Slowly but surely striking public sector workers have agreed to sit down at the negotiating table with the government and hammer out pay deals for themselves. But there is one sector that might prove more of a headache than others for Rishi Sunak to deal with: teachers.
In September, the National Education Union (NEU) will have a new leader. New term, new start and all that. But it seems that this general secretary-to-be, Daniel Kebede, has some pretty strong thoughts on the state of British schools.
So far this year, the NEU has shut down schools with four days of teacher strikes, and has announced five more to come before the summer is out. As with most of the other unions organising strikes the union has insisted its main reason for striking has been over pay. Just yesterday, the union rejected a pay offer of 4.5 per cent from Education Secretary Gillian Keegan, and threatened to keep striking until they received a satisfactory offer. However, Mr Steerpike wonders if Mr Kebede may have other ideas.

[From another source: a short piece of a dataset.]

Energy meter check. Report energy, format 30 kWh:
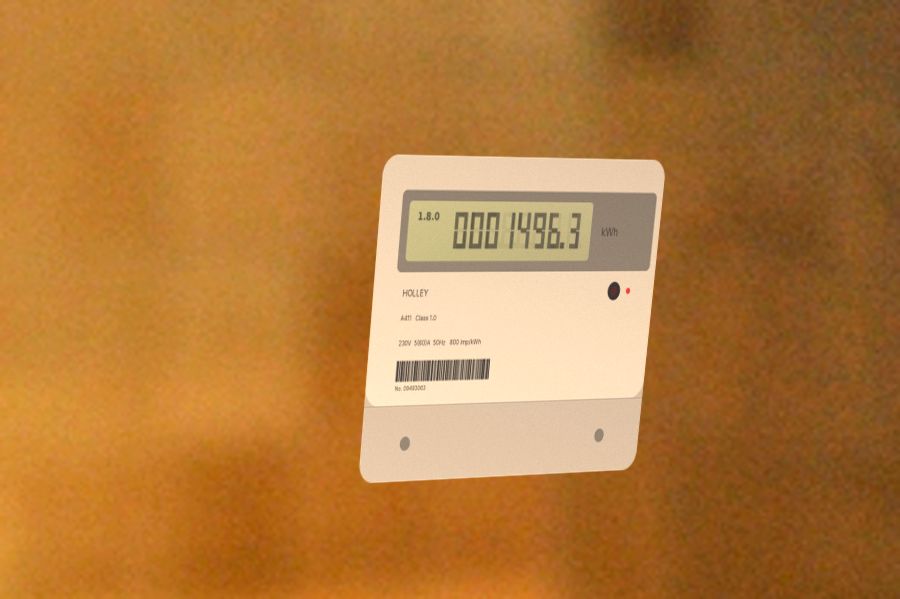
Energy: 1496.3 kWh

Footage has emerged of Mr Kebede giving a speech at the Socialist Workers Party’s Marxism conference last July while still a primary school teacher. In it, he says that the true purpose of striking is about ‘much more [than] about the issue of pay’. In fact, teachers’ strikes, he said, were about ‘taking back control of an education system from a brutally racist state that sends refugees to Rwanda’.
He went on to say strikes were ‘about reorganising society, where we are free from racism and free from oppression’. The school curriculum, he said, was ‘alienating’ for students of all races while ‘the British education system is fundamentally and institutionally racist’.
Mr Kebede, who clearly feels he needs to teach the government a lesson, made the speech while standing for leadership of the NEU last summer. With the union leaving the door open to further strikes in September, Mr S wonders just what they could morph into under his leadership.
Rishi Sunak and Gillian Keegan might be hoping to get a new deal with the NEU over the line in time for the summer holidays to avoid just this. Might Mr S suggest they get a move on?